Work instruction
Copy without pictures. Please restate each line of the listing exactly.

┄┄┄┄┄┄┄┄┄┄┄┄┄┄┄┄┄┄┄┄

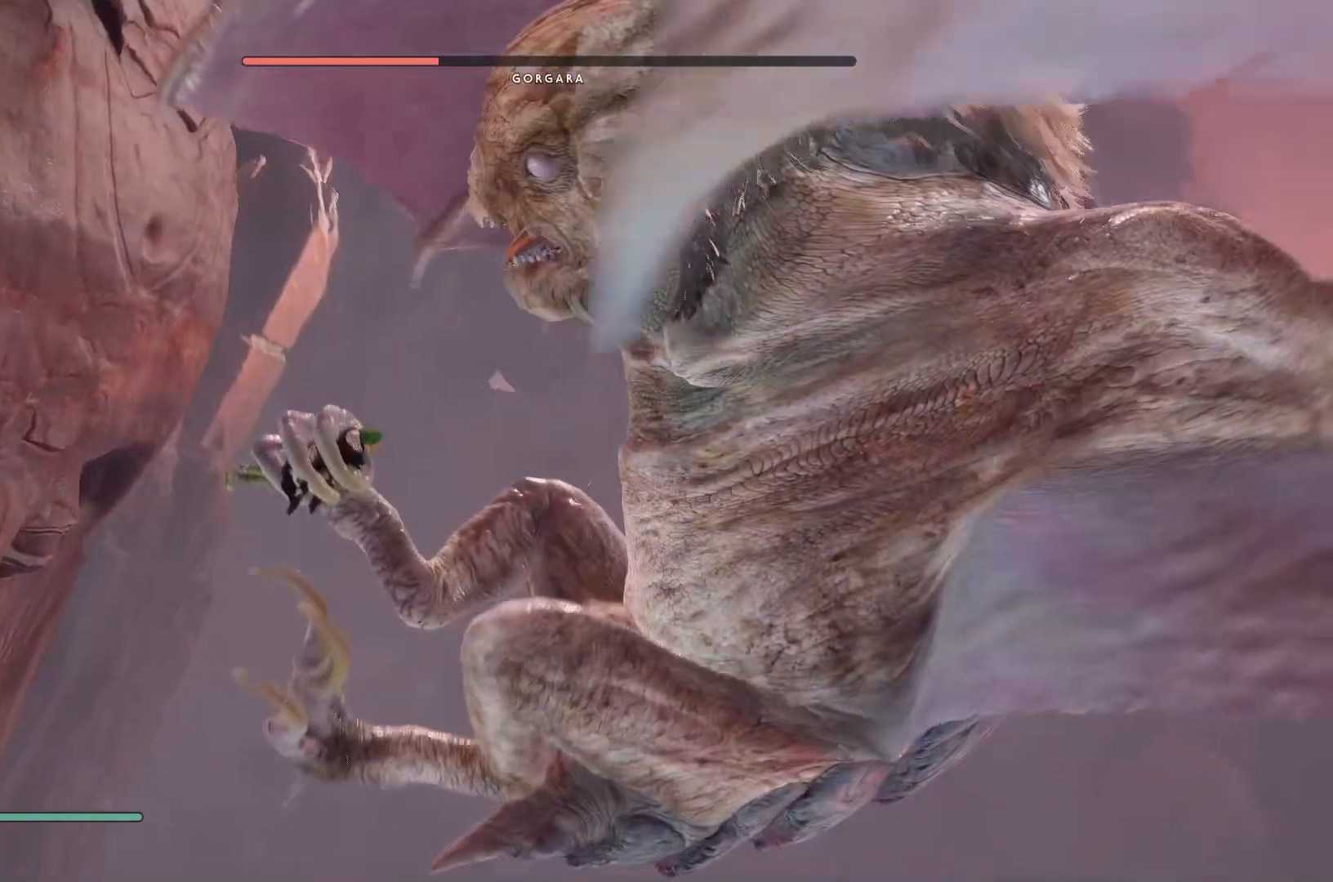
{"buttons": ["L1"], "left_stick": "center", "right_stick": "center", "events": [[117, "right_stick", "up"], [217, "right_stick", "center"]]}
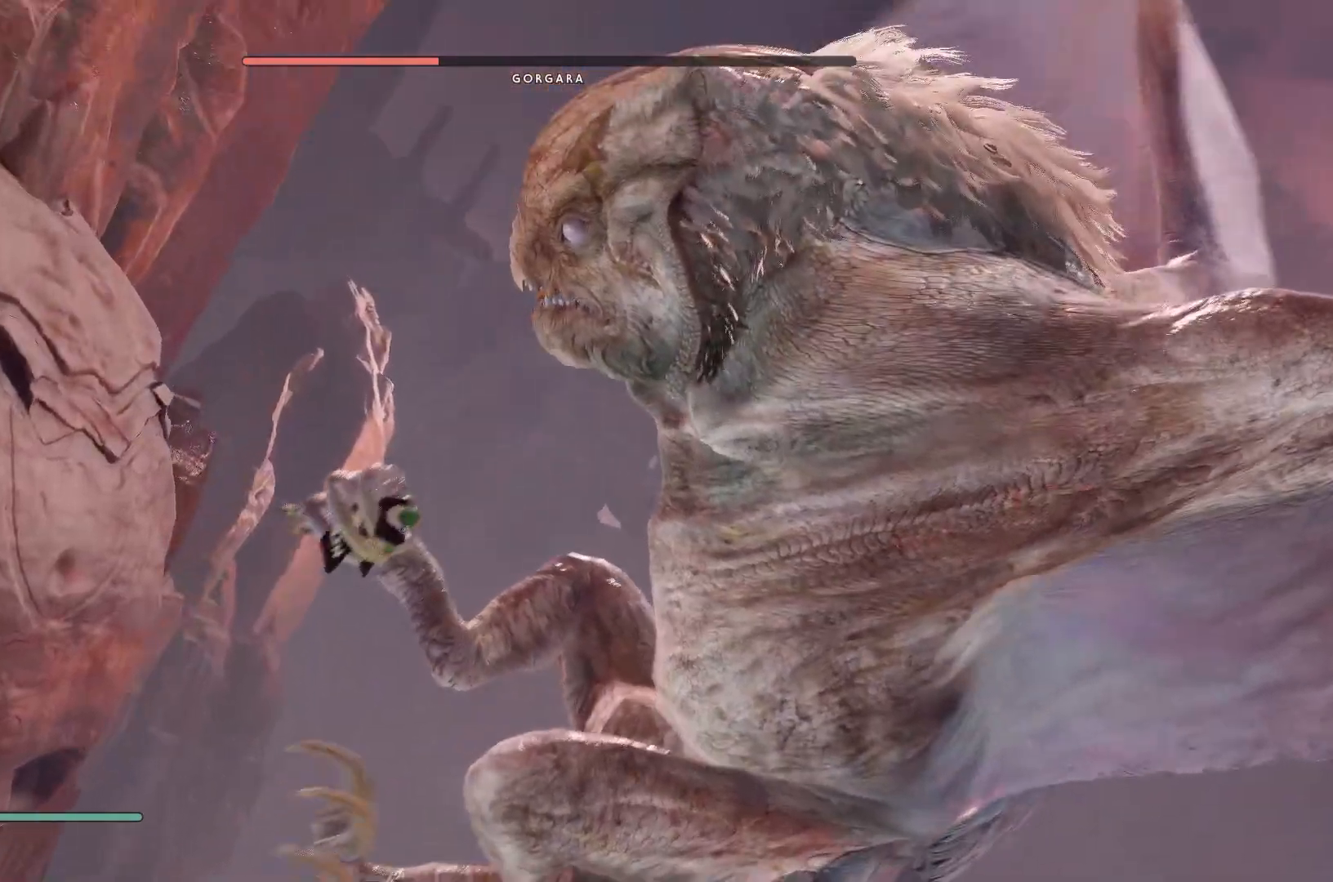
{"buttons": ["L1"], "left_stick": "center", "right_stick": "center", "events": [[100, "right_stick", "up"], [150, "right_stick", "up-right"], [250, "right_stick", "center"]]}
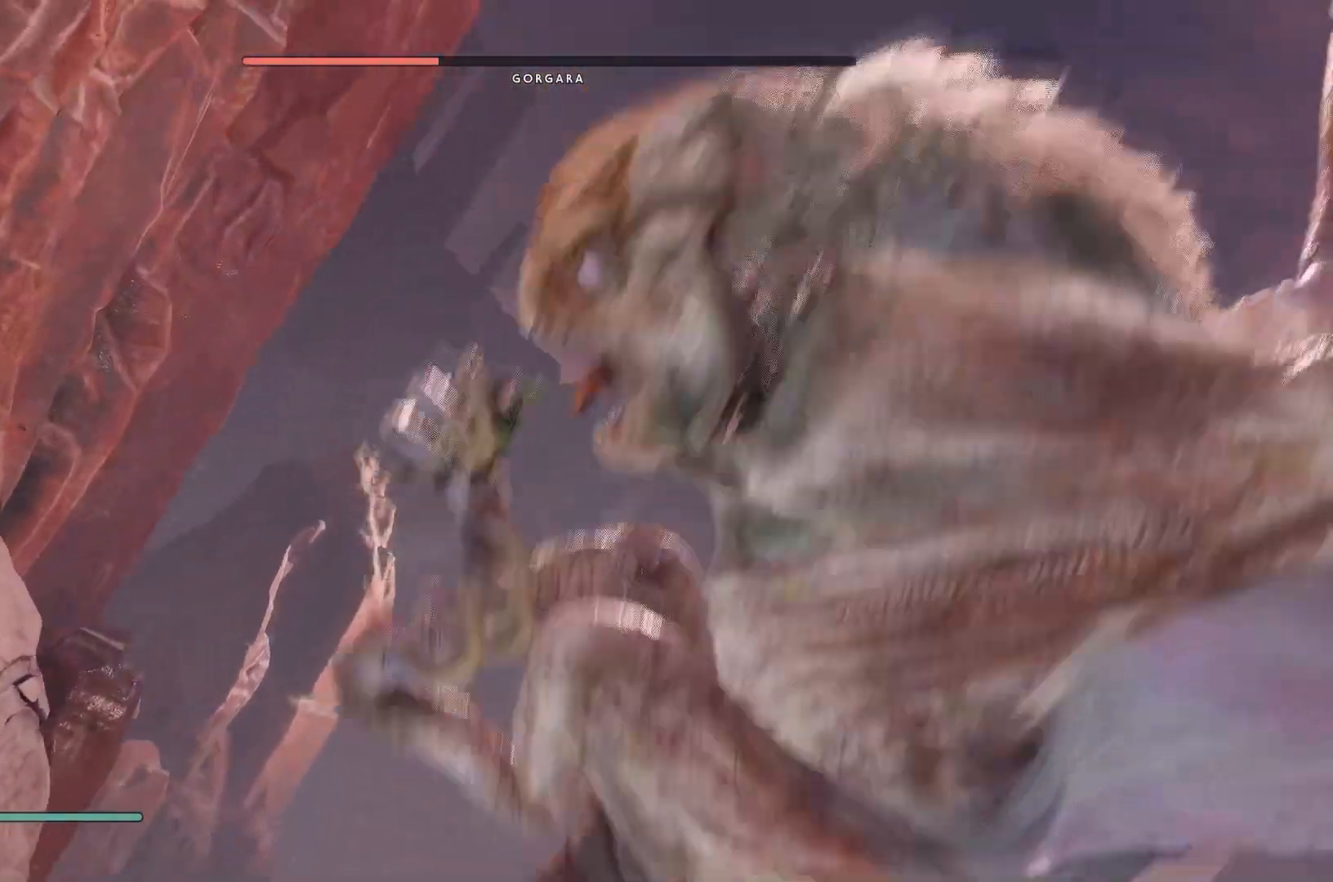
{"buttons": ["L1"], "left_stick": "center", "right_stick": "center", "events": []}
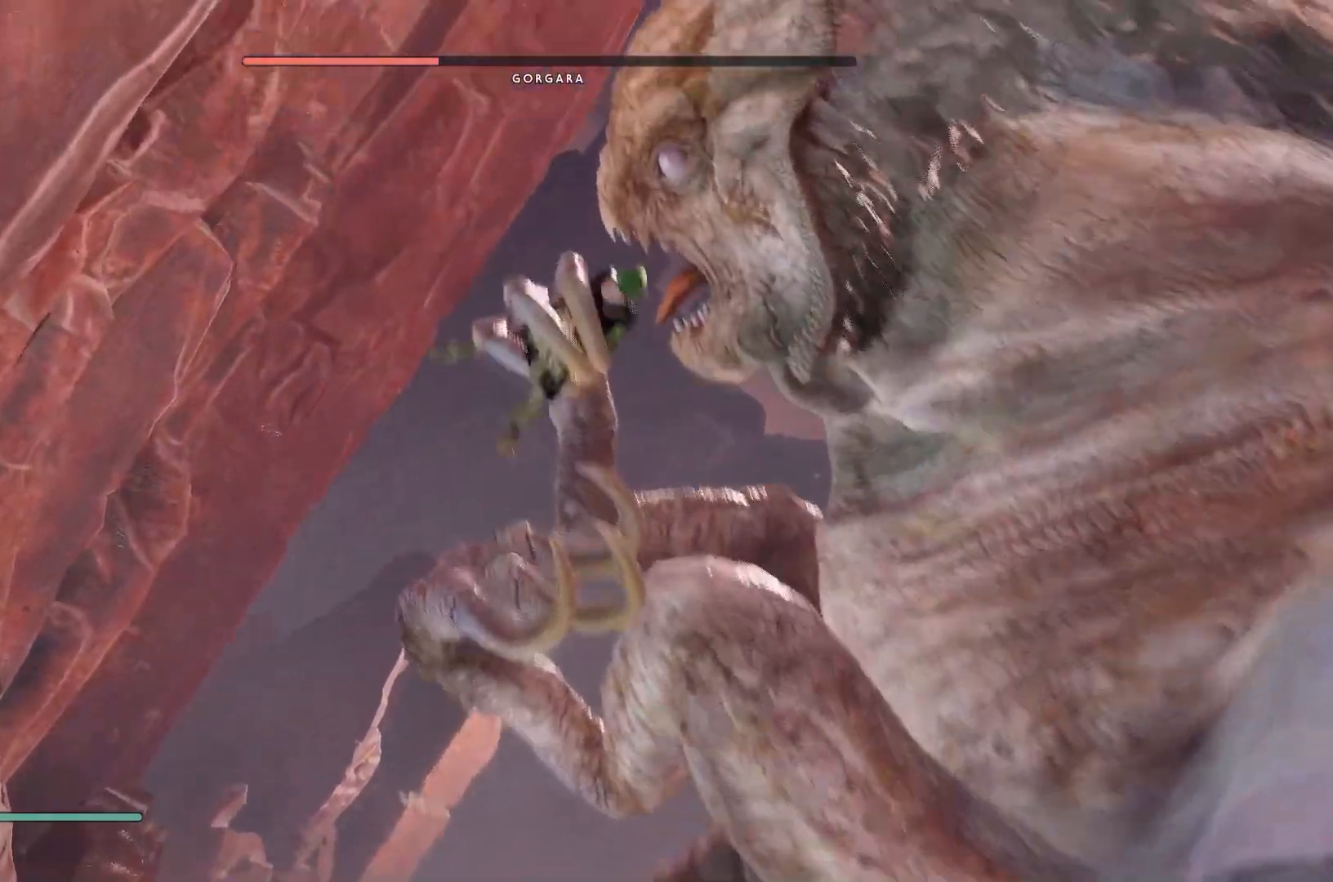
{"buttons": ["L1"], "left_stick": "center", "right_stick": "right", "events": [[450, "right_stick", "right"]]}
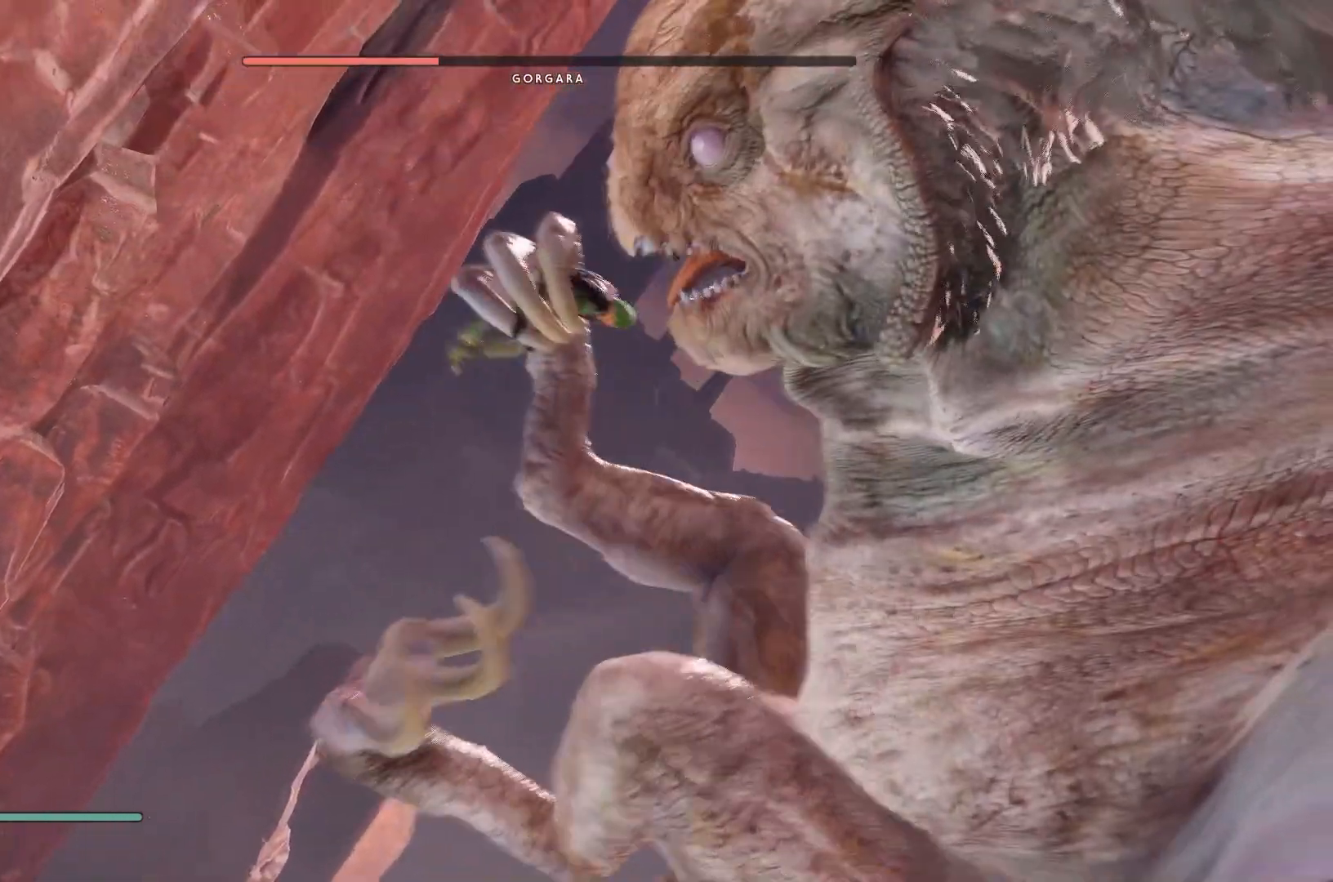
{"buttons": ["L1"], "left_stick": "center", "right_stick": "center", "events": [[217, "right_stick", "center"]]}
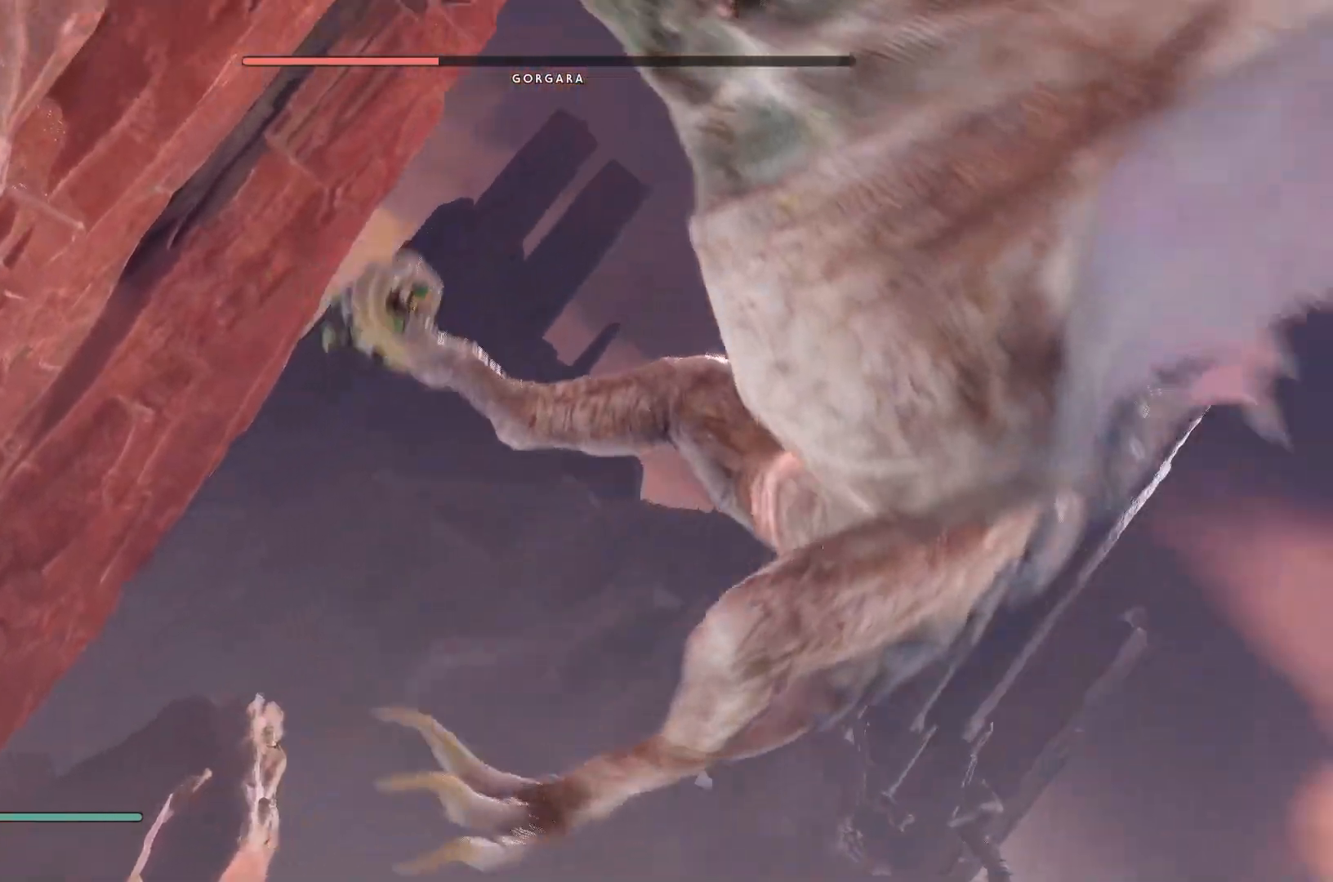
{"buttons": ["L1"], "left_stick": "center", "right_stick": "center", "events": [[283, "right_stick", "up"], [383, "right_stick", "center"]]}
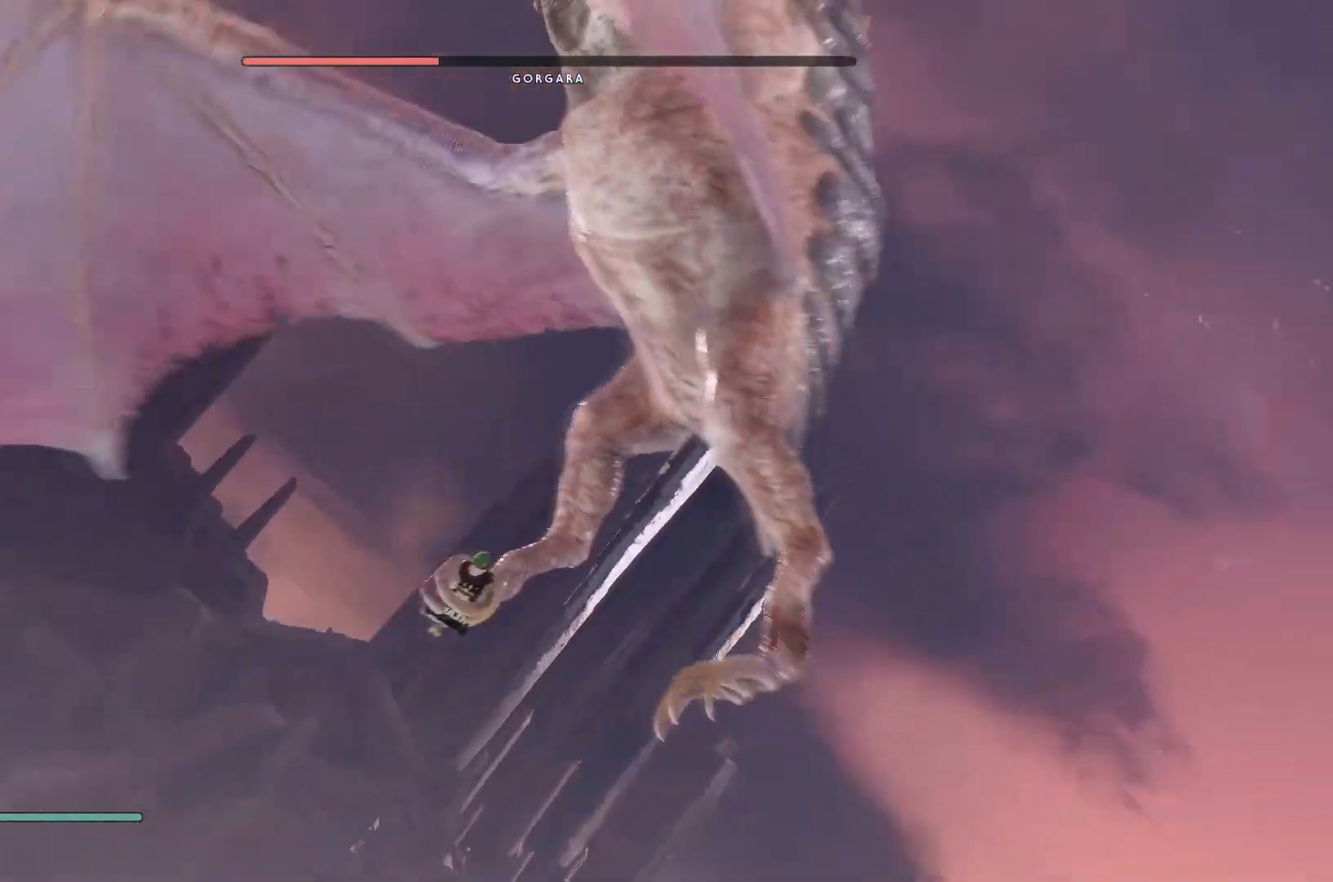
{"buttons": ["L1"], "left_stick": "center", "right_stick": "center", "events": [[167, "right_stick", "up"], [267, "right_stick", "center"]]}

┄┄┄┄┄┄┄┄┄┄┄┄┄┄┄┄┄┄┄┄

Response below
{"buttons": ["L1"], "left_stick": "center", "right_stick": "center", "events": [[117, "right_stick", "up"], [217, "right_stick", "center"]]}
{"buttons": ["L1"], "left_stick": "center", "right_stick": "center", "events": [[100, "right_stick", "up"], [150, "right_stick", "up-right"], [250, "right_stick", "center"]]}
{"buttons": ["L1"], "left_stick": "center", "right_stick": "center", "events": []}
{"buttons": ["L1"], "left_stick": "center", "right_stick": "right", "events": [[450, "right_stick", "right"]]}
{"buttons": ["L1"], "left_stick": "center", "right_stick": "center", "events": [[217, "right_stick", "center"]]}
{"buttons": ["L1"], "left_stick": "center", "right_stick": "center", "events": [[283, "right_stick", "up"], [383, "right_stick", "center"]]}
{"buttons": ["L1"], "left_stick": "center", "right_stick": "center", "events": [[167, "right_stick", "up"], [267, "right_stick", "center"]]}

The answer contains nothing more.